The article discusses the theoretical aspects of a neural network, its implementation in R and post training evaluation. A Neural network is inspired from biological nervous system. Similar to nervous system the information is passed through layers of processors. The significance of variables is represented by weights of each connection. The article provides basic understanding of back propagation algorithm, which is used to assign these weights. In this article we also implement neural network on R. We use a publicly available dataset shared by CMU. The aim is to predict the rating of cereals using information such as calories, fat, protein etc. After constructing the neural network we evaluate the model for accuracy and robustness.

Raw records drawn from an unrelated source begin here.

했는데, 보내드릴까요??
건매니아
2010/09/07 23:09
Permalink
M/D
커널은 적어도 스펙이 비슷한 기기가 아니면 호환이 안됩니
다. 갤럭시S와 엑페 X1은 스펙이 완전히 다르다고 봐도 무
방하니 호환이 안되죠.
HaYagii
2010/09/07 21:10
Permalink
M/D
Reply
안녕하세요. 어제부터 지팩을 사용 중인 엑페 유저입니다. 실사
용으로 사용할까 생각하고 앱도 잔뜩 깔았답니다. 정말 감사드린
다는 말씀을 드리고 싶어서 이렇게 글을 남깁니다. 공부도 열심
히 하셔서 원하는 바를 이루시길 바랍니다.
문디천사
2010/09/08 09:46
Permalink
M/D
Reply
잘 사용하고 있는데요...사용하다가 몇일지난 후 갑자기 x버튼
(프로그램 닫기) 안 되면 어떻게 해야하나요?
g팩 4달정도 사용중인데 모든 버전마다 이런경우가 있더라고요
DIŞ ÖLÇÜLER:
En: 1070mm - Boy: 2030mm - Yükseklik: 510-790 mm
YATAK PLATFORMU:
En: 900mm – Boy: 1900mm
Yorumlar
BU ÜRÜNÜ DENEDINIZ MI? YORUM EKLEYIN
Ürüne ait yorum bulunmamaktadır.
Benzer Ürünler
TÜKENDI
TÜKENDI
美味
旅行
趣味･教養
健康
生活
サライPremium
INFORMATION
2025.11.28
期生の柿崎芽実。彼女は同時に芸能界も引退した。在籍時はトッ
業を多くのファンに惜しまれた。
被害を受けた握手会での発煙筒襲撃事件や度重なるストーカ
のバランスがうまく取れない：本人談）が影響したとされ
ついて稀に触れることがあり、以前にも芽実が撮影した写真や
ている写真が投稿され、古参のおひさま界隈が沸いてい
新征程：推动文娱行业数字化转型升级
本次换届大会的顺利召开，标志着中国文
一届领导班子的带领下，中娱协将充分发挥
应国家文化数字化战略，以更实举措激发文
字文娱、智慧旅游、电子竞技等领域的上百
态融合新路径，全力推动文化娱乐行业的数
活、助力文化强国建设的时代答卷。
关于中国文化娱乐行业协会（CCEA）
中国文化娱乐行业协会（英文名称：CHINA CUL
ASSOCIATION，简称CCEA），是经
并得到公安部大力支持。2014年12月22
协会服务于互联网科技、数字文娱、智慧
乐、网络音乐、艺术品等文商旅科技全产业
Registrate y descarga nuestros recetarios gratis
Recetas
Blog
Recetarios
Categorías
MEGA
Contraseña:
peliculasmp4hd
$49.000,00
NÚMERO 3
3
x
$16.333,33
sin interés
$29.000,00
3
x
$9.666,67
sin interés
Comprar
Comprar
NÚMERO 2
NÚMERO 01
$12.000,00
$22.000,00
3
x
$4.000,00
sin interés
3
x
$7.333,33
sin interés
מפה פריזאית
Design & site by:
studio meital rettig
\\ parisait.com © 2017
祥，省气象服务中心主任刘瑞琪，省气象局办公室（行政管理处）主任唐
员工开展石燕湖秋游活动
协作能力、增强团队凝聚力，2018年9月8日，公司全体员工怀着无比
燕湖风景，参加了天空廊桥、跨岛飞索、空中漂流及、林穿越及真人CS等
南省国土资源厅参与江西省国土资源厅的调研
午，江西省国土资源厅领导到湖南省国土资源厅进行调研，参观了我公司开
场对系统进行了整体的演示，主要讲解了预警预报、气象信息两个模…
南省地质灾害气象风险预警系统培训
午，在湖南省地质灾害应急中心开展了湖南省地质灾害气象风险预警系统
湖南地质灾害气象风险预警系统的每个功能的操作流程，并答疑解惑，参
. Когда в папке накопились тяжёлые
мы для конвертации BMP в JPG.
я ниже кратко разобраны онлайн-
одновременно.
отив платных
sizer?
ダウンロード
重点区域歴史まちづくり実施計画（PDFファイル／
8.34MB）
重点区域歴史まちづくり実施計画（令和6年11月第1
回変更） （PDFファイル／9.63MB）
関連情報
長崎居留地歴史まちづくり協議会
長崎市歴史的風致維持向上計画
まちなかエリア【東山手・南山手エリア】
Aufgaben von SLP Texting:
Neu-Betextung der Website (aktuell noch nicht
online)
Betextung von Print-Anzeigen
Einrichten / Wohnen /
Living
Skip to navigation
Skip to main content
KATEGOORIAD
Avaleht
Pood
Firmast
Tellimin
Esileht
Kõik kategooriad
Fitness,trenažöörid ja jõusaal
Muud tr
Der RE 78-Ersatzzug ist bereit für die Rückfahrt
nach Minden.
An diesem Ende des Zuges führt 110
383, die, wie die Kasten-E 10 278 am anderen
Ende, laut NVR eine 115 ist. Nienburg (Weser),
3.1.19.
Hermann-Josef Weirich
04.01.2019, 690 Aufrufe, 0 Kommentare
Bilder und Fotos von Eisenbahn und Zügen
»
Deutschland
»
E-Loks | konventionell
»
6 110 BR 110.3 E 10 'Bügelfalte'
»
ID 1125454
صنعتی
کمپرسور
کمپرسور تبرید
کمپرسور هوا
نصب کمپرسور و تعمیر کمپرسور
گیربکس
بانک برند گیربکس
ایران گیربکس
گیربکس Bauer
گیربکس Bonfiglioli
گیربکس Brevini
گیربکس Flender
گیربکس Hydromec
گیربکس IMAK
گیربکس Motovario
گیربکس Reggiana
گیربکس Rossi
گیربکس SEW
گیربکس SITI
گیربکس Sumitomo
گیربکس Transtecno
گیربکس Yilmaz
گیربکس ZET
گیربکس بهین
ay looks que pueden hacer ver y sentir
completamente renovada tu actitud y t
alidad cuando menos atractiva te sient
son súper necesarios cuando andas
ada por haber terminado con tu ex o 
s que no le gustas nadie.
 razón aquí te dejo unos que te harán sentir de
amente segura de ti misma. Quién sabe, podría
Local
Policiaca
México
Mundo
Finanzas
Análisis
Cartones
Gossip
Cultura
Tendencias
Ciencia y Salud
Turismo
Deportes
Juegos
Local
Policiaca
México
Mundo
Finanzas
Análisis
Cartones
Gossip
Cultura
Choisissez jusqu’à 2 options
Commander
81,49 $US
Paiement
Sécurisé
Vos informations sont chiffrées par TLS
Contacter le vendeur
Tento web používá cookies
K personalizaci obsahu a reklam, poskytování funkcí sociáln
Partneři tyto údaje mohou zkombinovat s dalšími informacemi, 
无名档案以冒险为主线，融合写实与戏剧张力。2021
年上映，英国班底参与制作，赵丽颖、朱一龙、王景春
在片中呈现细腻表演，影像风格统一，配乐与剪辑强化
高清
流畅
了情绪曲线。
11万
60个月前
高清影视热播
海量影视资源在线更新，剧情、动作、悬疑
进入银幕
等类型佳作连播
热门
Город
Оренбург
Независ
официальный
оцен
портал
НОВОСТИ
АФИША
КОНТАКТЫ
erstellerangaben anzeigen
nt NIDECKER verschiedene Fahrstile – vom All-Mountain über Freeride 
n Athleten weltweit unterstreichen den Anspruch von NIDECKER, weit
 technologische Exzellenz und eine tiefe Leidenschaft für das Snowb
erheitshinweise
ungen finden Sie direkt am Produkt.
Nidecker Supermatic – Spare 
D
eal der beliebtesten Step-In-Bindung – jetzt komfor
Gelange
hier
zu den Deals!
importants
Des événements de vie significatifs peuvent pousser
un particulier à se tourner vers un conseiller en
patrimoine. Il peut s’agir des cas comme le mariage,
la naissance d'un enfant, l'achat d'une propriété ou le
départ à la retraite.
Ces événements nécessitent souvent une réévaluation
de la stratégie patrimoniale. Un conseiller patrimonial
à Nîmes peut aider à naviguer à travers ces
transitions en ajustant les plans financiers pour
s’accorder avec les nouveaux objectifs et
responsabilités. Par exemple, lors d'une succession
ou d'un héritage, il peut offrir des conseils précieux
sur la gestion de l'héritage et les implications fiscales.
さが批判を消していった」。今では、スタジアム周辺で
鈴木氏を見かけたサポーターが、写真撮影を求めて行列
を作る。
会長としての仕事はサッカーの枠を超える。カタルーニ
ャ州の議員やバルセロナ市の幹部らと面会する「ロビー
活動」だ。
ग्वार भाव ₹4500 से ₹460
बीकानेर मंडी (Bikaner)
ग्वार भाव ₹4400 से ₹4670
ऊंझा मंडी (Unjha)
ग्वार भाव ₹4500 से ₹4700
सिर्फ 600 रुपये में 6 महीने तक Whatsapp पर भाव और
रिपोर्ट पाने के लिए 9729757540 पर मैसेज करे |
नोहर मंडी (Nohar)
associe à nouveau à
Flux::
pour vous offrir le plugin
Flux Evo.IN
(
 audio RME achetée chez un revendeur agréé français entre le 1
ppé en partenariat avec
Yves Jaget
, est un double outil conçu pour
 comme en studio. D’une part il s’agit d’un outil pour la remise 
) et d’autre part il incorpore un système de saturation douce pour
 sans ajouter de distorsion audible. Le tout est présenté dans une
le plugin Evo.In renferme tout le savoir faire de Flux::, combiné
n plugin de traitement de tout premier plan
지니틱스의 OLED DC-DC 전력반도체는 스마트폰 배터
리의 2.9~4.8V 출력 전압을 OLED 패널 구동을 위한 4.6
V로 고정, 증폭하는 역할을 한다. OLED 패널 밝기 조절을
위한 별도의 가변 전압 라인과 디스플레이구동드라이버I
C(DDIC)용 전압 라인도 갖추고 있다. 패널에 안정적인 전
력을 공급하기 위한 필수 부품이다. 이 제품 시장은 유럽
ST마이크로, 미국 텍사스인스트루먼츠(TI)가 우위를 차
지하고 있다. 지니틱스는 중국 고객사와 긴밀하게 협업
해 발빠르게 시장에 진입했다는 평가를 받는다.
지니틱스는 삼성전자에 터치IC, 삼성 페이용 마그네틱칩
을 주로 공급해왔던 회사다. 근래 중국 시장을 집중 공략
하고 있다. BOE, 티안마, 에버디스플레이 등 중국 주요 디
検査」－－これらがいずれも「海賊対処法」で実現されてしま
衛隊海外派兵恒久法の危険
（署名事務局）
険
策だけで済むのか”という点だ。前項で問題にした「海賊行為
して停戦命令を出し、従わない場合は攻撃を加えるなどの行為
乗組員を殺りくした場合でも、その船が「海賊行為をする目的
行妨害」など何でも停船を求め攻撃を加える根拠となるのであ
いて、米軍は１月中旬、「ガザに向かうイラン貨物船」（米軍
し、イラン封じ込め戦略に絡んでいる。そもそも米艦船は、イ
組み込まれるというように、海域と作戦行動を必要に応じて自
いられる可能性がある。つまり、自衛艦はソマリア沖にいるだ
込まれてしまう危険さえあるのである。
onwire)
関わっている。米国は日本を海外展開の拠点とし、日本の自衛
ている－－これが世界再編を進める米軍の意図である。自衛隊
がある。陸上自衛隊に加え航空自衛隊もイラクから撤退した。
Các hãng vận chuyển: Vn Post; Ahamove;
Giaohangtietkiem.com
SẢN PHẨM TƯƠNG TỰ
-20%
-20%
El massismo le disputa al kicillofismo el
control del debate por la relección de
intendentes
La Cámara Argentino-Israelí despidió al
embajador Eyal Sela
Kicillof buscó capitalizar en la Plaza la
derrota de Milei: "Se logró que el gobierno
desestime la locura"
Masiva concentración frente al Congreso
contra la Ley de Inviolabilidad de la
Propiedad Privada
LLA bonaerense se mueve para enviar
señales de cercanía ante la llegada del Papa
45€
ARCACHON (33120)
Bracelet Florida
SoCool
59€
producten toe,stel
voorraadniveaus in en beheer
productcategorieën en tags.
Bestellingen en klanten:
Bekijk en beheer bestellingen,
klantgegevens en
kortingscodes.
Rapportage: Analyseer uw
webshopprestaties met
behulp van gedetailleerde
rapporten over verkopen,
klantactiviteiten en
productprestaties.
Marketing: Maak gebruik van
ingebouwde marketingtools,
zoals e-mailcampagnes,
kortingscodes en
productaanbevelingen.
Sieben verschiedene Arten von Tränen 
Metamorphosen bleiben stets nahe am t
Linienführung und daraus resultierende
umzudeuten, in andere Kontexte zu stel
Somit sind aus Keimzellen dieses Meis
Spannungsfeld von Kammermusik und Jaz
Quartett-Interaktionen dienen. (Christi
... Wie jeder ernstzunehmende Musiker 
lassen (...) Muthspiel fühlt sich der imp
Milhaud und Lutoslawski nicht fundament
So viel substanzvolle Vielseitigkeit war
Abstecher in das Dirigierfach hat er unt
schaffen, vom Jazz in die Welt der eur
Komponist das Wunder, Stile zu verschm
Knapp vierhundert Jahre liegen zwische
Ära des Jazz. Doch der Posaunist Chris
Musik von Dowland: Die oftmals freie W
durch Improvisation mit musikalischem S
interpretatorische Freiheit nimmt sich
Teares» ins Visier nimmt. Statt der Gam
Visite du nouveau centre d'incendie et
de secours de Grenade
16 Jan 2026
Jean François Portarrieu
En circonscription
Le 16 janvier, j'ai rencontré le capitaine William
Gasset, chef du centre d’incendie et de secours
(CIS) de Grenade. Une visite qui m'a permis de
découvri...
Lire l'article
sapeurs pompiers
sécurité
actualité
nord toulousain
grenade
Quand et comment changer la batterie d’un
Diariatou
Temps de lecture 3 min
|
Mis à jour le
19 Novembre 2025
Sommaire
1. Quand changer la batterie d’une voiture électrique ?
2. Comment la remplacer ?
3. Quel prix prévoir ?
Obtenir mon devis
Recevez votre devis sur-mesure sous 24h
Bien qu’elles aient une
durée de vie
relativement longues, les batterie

We compute RMSE and perform cross-validation analysis. In cross validation, we check the variation in model accuracy as the length of training set is changed. We consider training sets with length 10 to 65. For each length a 100 samples are random picked and median RMSE is calculated. We show that model accuracy increases when training set is large. Before using the model for prediction, it is important to check the robustness of performance through cross validation.

The article provides a quick review neural network and is a useful reference for data enthusiasts. We have provided commented R code throughout the article to help readers with hands on experience of using neural networks.